The following Cypher statement will create the example graph in the Neo4j database:

CREATE
  (nAlice:User {name: 'Alice'}),
  (nBridget:User {name: 'Bridget'}),
  (nCharles:User {name: 'Charles'}),
  (nDoug:User {name: 'Doug'}),
  (nMark:User {name: 'Mark'}),
  (nMichael:User {name: 'Michael'}),

  (nAlice)-[:LINK]->(nBridget),
  (nAlice)-[:LINK]->(nCharles),
  (nCharles)-[:LINK]->(nBridget),

  (nAlice)-[:LINK]->(nDoug),

  (nMark)-[:LINK]->(nDoug),
  (nMark)-[:LINK]->(nMichael),
  (nMichael)-[:LINK]->(nMark);

This graph has two clusters of Users, that are closely connected. Between those clusters there is one single relationship.

We can now project the graph and store it in the graph catalog.

The following statement will project the graph and store it in the graph catalog.

MATCH (n:User)-[r:LINK]->(m:User)
RETURN gds.graph.project('myGraph', n, m)

Sampling

We can now go on to sample a subgraph from "myGraph" using RWR. Using the "Alice" User node as our set of start nodes, we will venture to visit four nodes in the graph for our sample. Since we have six nodes total in our graph, and 4/6 ≈ 0.66 we will use this as our sampling ratio.

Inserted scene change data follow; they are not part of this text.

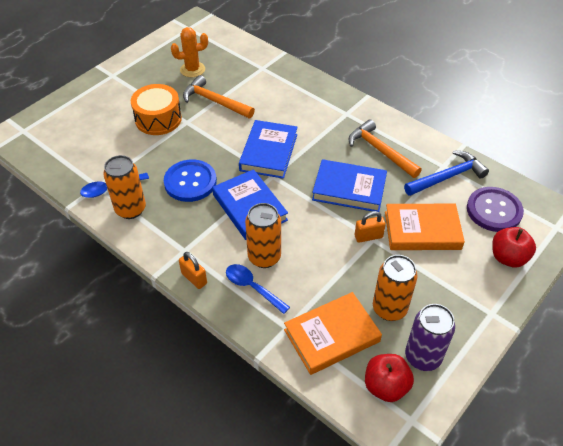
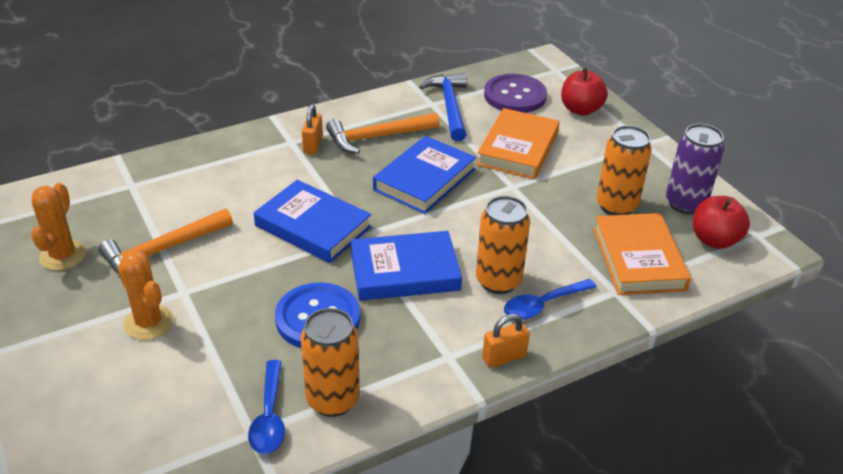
camera: 70 degrees left, 10 degrees down
(158, 119) = (149, 323): orange drum -> orange cactus
(368, 237) = (507, 188): orange padlock -> orange padlock (313, 145)

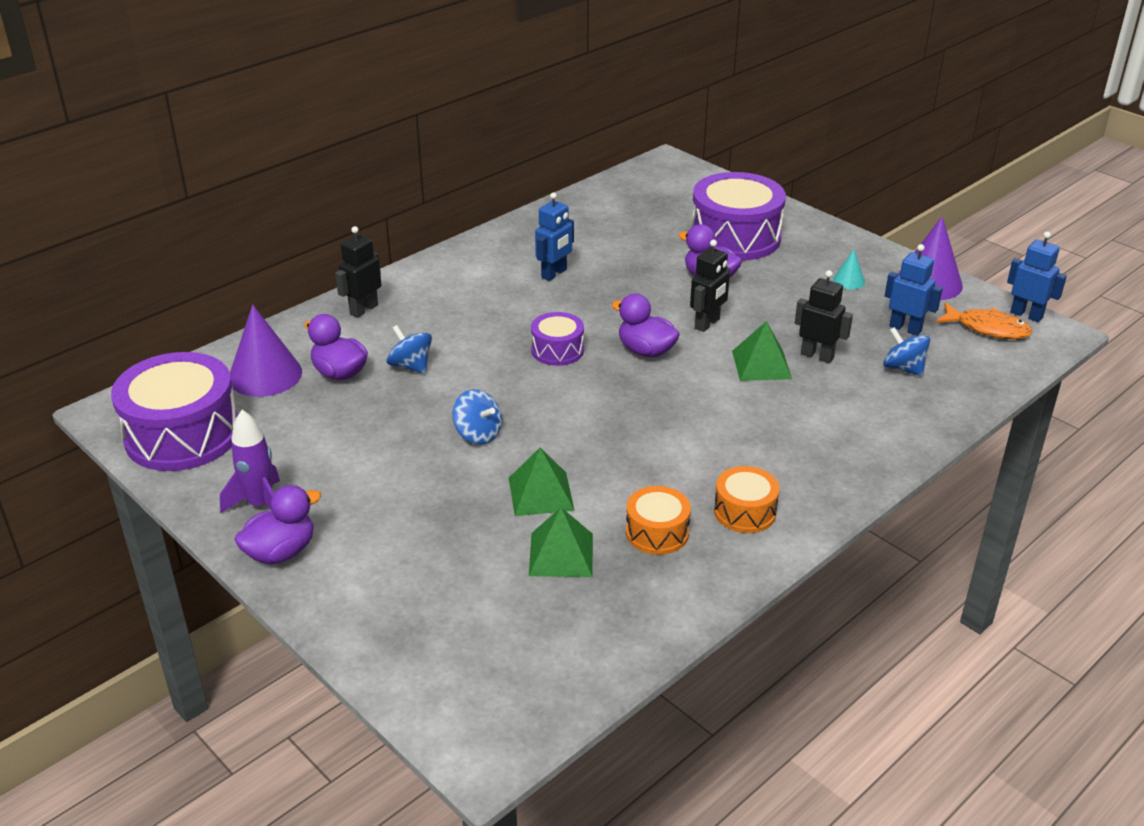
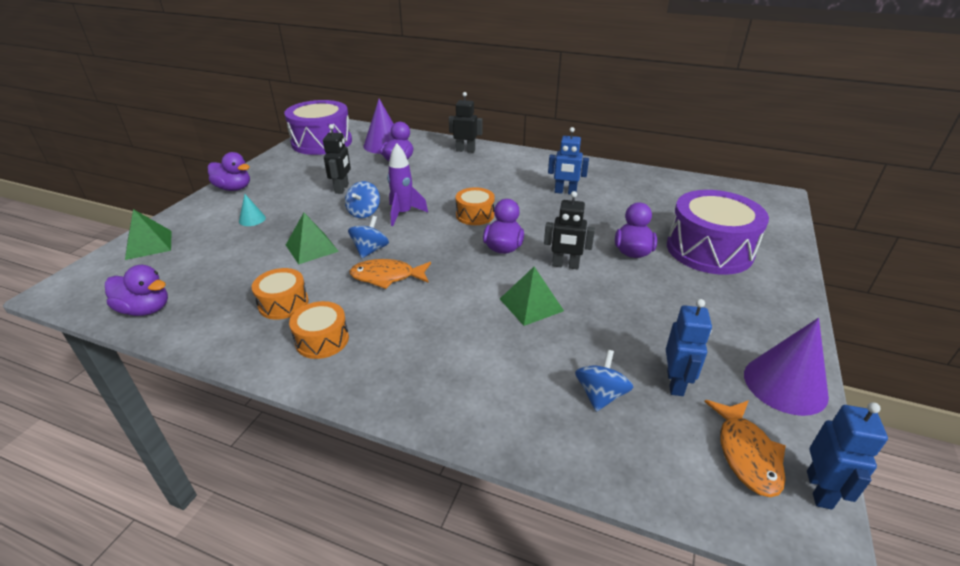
camera: 65 degrees right, 0 degrees up
(260, 505) = (271, 173): purple rocket -> purple rocket (403, 214)
(411, 366) = (420, 176): blue spinning top -> blue spinning top (370, 250)
(557, 350) = (475, 215): purple drum -> orange drum
(561, 554) = (250, 270): green pyramid -> green pyramid (149, 245)
(597, 656) = (145, 309): none -> purple duck
(651, 445) = (387, 277): none -> orange fish
(817, 356) = (571, 333): black robot -> black robot (342, 189)
(849, 281) = (719, 326): turquoise cone -> turquoise cone (252, 219)

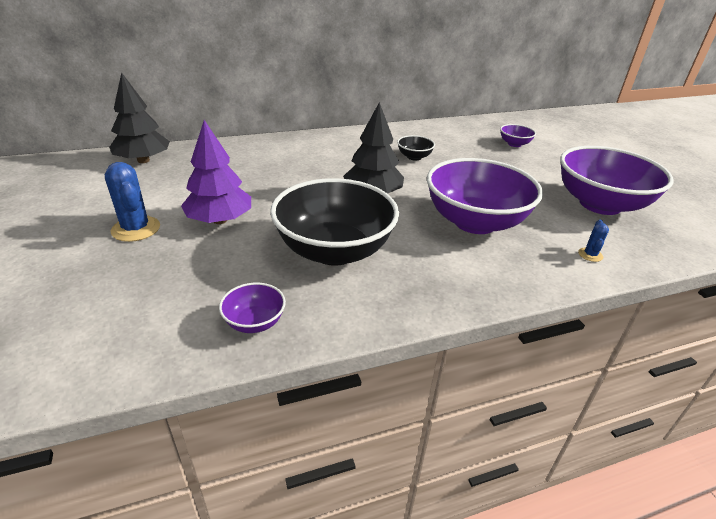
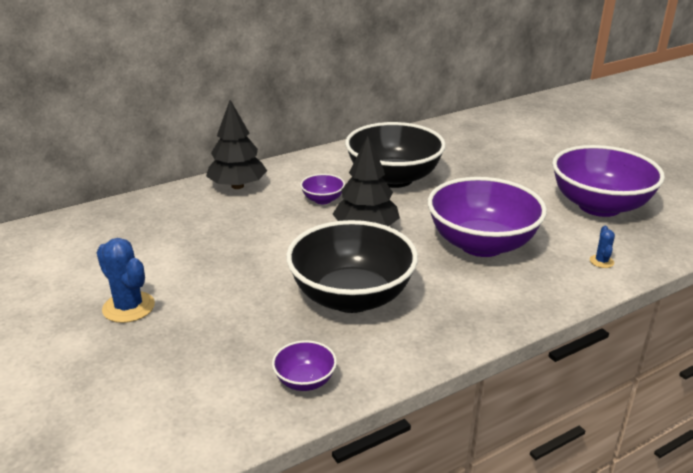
camera: 10 degrees left, 5 degrees down
(143, 160) = (88, 226): black tree -> black tree (237, 186)
(219, 220) = (215, 283): purple tree -> none
(414, 157) = (393, 178): black bowl -> black bowl, size x2.32
(514, 144) = (495, 147): purple bowl -> purple bowl (323, 200)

The following will run the Random walk with restarts sampling algorithm:

MATCH (start:User {name: 'Alice'})
CALL gds.graph.sample.rwr('mySample', 'myGraph', { samplingRatio: 0.66, startNodes: [start] })
YIELD nodeCount, relationshipCount
RETURN nodeCount, relationshipCount

Table 4. Results
nodeCount	relationshipCount
4	4

As we can see we did indeed visit four nodes. Looking at the topology of our original graph, "myGraph", we can conclude that the nodes must be those corresponding to the User nodes with the name properties "Alice", "Bridget", "Charles" and "Doug". And the relationships sampled are those connecting these nodes.